<<<<

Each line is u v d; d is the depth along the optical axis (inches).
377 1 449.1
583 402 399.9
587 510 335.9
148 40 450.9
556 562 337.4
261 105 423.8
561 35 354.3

>>>>
<<<<

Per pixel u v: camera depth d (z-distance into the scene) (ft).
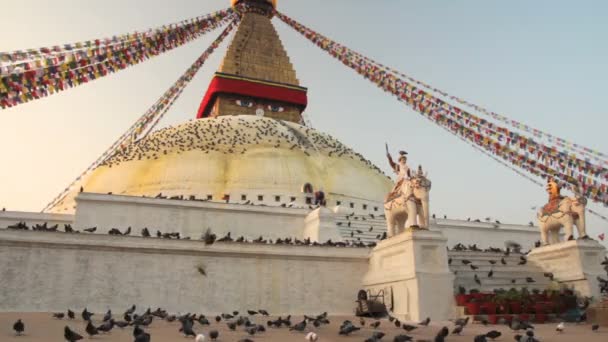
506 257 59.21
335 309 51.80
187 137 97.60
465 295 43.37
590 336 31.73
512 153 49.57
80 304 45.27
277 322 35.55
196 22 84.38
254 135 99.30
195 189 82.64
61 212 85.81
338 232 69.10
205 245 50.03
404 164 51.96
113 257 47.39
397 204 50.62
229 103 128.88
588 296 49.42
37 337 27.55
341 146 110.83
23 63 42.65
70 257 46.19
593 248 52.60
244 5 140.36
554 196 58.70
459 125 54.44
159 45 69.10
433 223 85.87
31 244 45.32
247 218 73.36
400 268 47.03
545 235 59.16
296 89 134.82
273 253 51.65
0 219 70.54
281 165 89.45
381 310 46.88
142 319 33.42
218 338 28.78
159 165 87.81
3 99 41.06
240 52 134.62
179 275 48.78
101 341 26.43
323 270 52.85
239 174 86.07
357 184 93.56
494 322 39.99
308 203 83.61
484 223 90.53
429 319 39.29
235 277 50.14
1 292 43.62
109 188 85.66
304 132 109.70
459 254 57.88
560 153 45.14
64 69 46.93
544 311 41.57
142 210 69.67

>>>>

→ Exercise description
Where the string "depth" occurs in a line of the listing, copy the line.

→ Response area
Each line is u v d; d is the depth along the optical axis (inches).
Per pixel u v: camera depth d (z-distance into the scene) (ft).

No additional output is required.